Escrow Example: UncheckedAccount as lamport recipient

The Take instruction uses UncheckedAccount for the maker field because the maker receives lamports from the closed escrow but does not need to sign the take transaction:
// From examples/escrow/src/instructions/take.rs
#[derive(Accounts)]
pub struct Take {
    #[account(mut)]
    pub taker: Signer,
    #[account(
        mut,
        has_one(maker),          // validates escrow.maker == maker.address()
        has_one(maker_ta_b),
        constraints(escrow.receive > 0),
        close(dest = taker),
    )]
    pub escrow: Account<Escrow>,

    // maker receives lamports but doesn't sign — UncheckedAccount is appropriate
    #[account(mut)]
    pub maker: UncheckedAccount,
    // ...
}
The has_one(maker) constraint on escrow ensures that maker.address() matches the stored maker address in the escrow account, so although maker is unchecked in terms of type, its identity is still validated via the constraint.

Writing Bytes to UncheckedAccount

AccountDataWrite provides a safe byte-level write operation:
pub trait AccountDataWrite {
    fn write_bytes(&mut self, offset: usize, bytes: &[u8]) -> Result<(), ProgramError>;
}
Both AccountView and UncheckedAccount implement this trait. It validates writability and bounds before copying:
// Write 4 bytes at offset 8
ctx.accounts.my_account.write_bytes(8, &[1, 2, 3, 4])?;
write_bytes returns ProgramError::Immutable if the account is not writable, and ProgramError::AccountDataTooSmall if the write would overflow the data region.

Uninit<A>

Uninit<A> is a parse-time marker for an account slot that must be initialized by the handler. Unlike UncheckedAccount, it does perform one validation: the account must be owned by the System program (all-zeros address). If the account is already initialized (owner is not System), parsing fails with ProgramError::AccountAlreadyInitialized.

INFORMATION SHOWN
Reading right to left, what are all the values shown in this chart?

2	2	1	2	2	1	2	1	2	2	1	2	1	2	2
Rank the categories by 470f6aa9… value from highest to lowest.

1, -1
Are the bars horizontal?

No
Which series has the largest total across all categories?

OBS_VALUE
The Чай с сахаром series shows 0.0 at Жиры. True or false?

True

WHAT YOU ARE ASKED TO DO
In the text on writing bytes to UncheckedAccount, rewrite the passage from "Writing Bytes to" to "the data region.", replacing "write_bytes" with "write_data". The entries can be set aside.

FINISHED TASK
Writing Bytes to UncheckedAccount

AccountDataWrite provides a safe byte-level write operation:
pub trait AccountDataWrite {
    fn write_data(&mut self, offset: usize, bytes: &[u8]) -> Result<(), ProgramError>;
}
Both AccountView and UncheckedAccount implement this trait. It validates writability and bounds before copying:
// Write 4 bytes at offset 8
ctx.accounts.my_account.write_data(8, &[1, 2, 3, 4])?;
write_data returns ProgramError::Immutable if the account is not writable, and ProgramError::AccountDataTooSmall if the write would overflow the data region.